Key Takeaways: Die Kurzantwort
Valves Jahresrückblick 2025 deutete an, dass die Steam Machine, Steam Frame und der Steam Controller erst nach 2026 erscheinen könnten.
Nach einem massiven Aufschrei der Community hat Valve den Post heimlich geupdatet und bestätigt, dass alle drei Produkte definitiv noch dieses Jahr kommen.
Extreme Engpässe bei RAM und Speicher – angetrieben durch den KI-Boom – sorgen für riesige Kopfschmerzen bei Preisgestaltung und Produktion.
Die Panik vor der Verschiebung auf 2027
Das Warten auf Valves nächsten Hardware-Drop hat uns allen gerade ein Schleudertrauma verpasst. Die extrem gehypte Steam Machine, das Steam Frame VR-Headset und der neue Steam Controller waren ursprünglich für „Anfang 2026“ festgesetzt.
Aber der massive Steam Jahresrückblick vom Freitag hat die Community geschockt. Valve erklärte, man „hoffe„, das Trio 2026 auszuliefern, und schob die Schuld auf gravierende Speicher-Engpässe.
Die Spieler machten sich sofort auf einen Release erst in 2027 gefasst.
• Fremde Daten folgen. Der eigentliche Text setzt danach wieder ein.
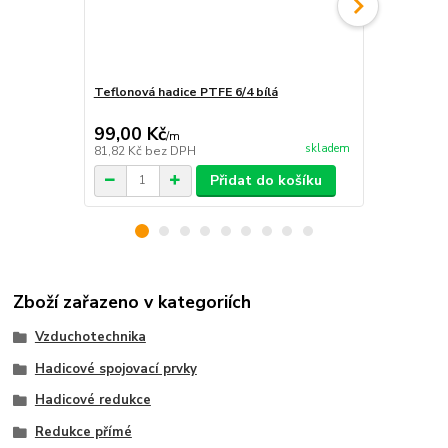
Teflonová hadice PTFE 6/4 bílá
Teflonová ha
99,00 Kč
68,00 Kč
/
m
skladem
81,82 Kč
bez DPH
56,20 Kč
bez
Přidat do košíku
Zboží zařazeno v kategoriích
Vzduchotechnika
Hadicové spojovací prvky
Hadicové redukce
Redukce přímé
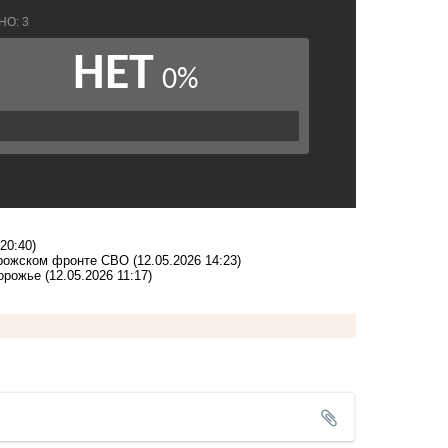
20:40)
орожском фронте СВО
(12.05.2026 14:23)
порожье
(12.05.2026 11:17)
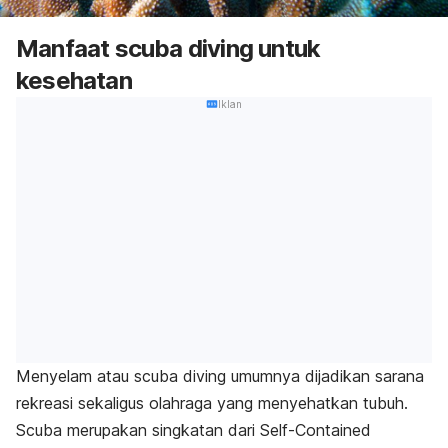
Manfaat scuba diving untuk
kesehatan
Iklan
Menyelam atau scuba diving umumnya dijadikan sarana
rekreasi sekaligus olahraga yang menyehatkan tubuh.
Scuba merupakan singkatan dari
Self-Contained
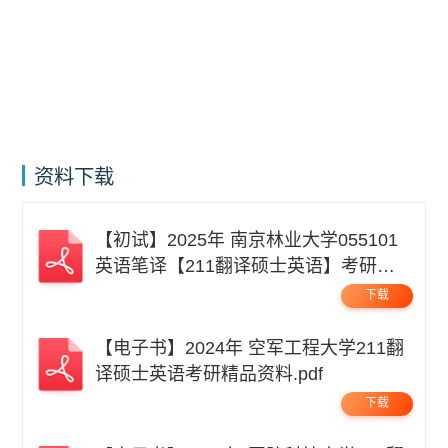
资料下载
【初试】2025年 南京林业大学055101
英语笔译【211翻译硕士英语】考研精
品资料 .pdf
下载
【电子书】2024年 空军工程大学211翻
译硕士英语考研精品资料.pdf
下载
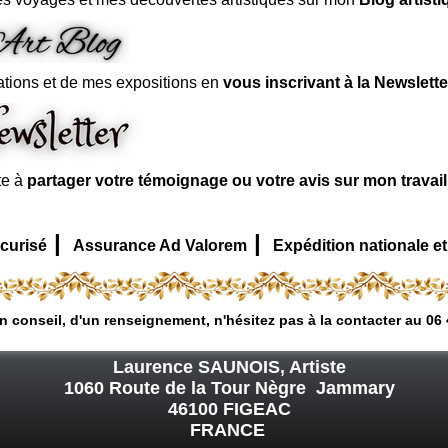
ations et de mes expositions en
vous inscrivant à la Newslette
te à
partager votre témoignage ou votre avis sur mon travai
|
|
curisé
Assurance Ad Valorem
Expédition nationale et
n conseil, d'un renseignement, n'hésitez pas à la contacter au 06 
Laurence SAUNOIS, Artiste
1060 Route de la Tour Nègre Jammary
46100 FIGEAC
FRANCE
Das Steam-Backend änderte sogar die Release-Dates für alle drei Geräte auf ein extrem schwammiges „Demnächst“.
Valve has updated its post, which now says
— VideoCardz.com (@VideoCardz) March 7, 2026
"We shared recently that there have been challenges with memory and storage shortages, but we will be shipping all three products this year. More updates will be shared as we finalize our plans."
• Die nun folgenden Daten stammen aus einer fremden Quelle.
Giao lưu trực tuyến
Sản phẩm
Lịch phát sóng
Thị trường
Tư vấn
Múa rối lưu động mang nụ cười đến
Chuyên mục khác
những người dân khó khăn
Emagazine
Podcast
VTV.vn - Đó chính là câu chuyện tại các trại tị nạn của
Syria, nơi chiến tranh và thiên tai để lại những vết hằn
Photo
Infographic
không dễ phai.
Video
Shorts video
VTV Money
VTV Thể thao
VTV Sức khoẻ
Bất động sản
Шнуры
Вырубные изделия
So it no longer says they 'hope' to… https://t.co/0Kfwl8W4kn
Valves heimliche Korrektur
Valve hat sehr schnell gemerkt, dass ihre Wortwahl für einen absoluten Meltdown gesorgt hat. Nur Stunden später haben sie die offiziellen Ankündigungen klammheimlich editiert, um die Wogen zu glätten.
Im aktualisierten Text wurde das Wort „hoffen“ komplett gestrichen. Stattdessen stellte Valve glasklar klar, dass sie „alle drei Produkte in diesem Jahr ausliefern werden.“
Die genauen Launch-Pläne und Preise müssen zwar noch finalisiert werden, aber das Versprechen für 2026 steht wieder schwarz auf weiß. Krise abgewendet – größtenteils.
Warum Hardware-Preise den Launch ruinieren
Valve kämpft gerade an vorderster Front im Krieg um Komponenten. Tech-Giganten kaufen massenhaft RAM und Speicher auf, um ihre KI-Rechenzentren hochzuziehen.
Das bedeutet, die Kosten für den Bau einer Konsole schießen durch die Decke. Valve versprach einen erschwinglichen Wohnzimmer-PC, um den klassischen Konsolen Konkurrenz zu machen, aber die Bauteilpreise machen das zu einem absoluten Albtraum.
Sie stecken völlig in der Zwickmühle. Entweder ziehen sie den Verkaufspreis an – was den gesamten Reiz der Steam Machine killt – oder sie verschieben die Produktion, bis sich die Preise wieder beruhigen.
Vorerst lebt der Traum von 2026 weiter. Wir müssen das Wartespiel einfach mit unseren langsam alternden Steam Decks überstehen.